Dio mi ha persino chiesto in preghiera: “In base a come vive la sua vita, pensi che sarei contento se lo sposassi?”. La mia risposta sincera è stata sì. Era tutto ciò di cui avevo bisogno. Avevo il libero arbitrio di andarmene, ma sapere che questa relazione sarebbe piaciuta al Signore ha calmato le mie paure. Il giorno del mio matrimonio ho detto “lo voglio” senza paura, senza timori, senza rimpianti. Dio era ed è ancora presente nella nostra relazione.
Cosa significa pace
Ecco perché la pace è così importante. Pace non vuol dire facile. Pace non significa circostanze perfette. Non significa zero nervi. Pace significa allineamento con la volontà di Dio. Significa chiarezza quando le tue emozioni sono forti. Pace significa che il tuo spirito si sente tranquillo anche se la tua mente sta elaborando una decisione importante.
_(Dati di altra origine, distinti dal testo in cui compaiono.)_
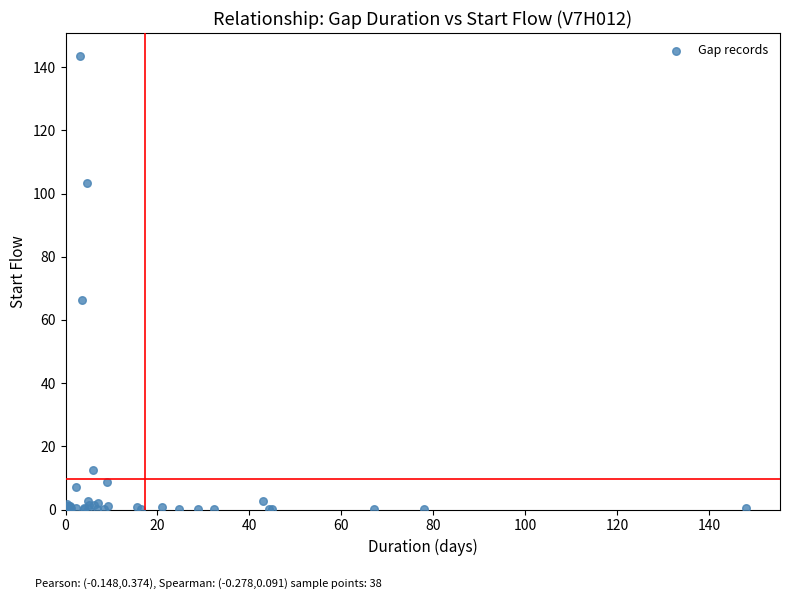

What Y value in the scatter plot is closest to 71?

66.4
Quando Dio dà la pace, è costante. Quando qualcosa non funziona, la mancanza di pace diventa un segnale che non puoi ignorare. A volte Dio permette il disagio non per punirti, ma per allontanarti da qualcosa che vuole farti del male. La pace protegge i tuoi passi tanto quanto li guida. Ascolta quando c'è. Ascolta ancora di più quando manca.
Concludiamo
Il meglio di Dio non ha bisogno di essere affrettato. Non sta facendo penzolare il tuo futuro come una carota. Lo sta proteggendo. Prima di percorrere la navata, esamina questo elenco. Non con paura, ma con fede, sapendo che i tempi di Dio non tardano mai e che la Sua strada vale sempre l'attesa.
Nessuna tempistica, età, pressione, cultura ecclesiastica o aspettativa familiare vale la pena di sposarsi al di fuori della volontà di Dio. Meriti un relazione costruita su Cristo, radicati nella verità e guidati dalla pace, non dal panico. Se rallenti abbastanza per ascoltare chiaramente Dio, Lui ti guiderà. Lo fa sempre.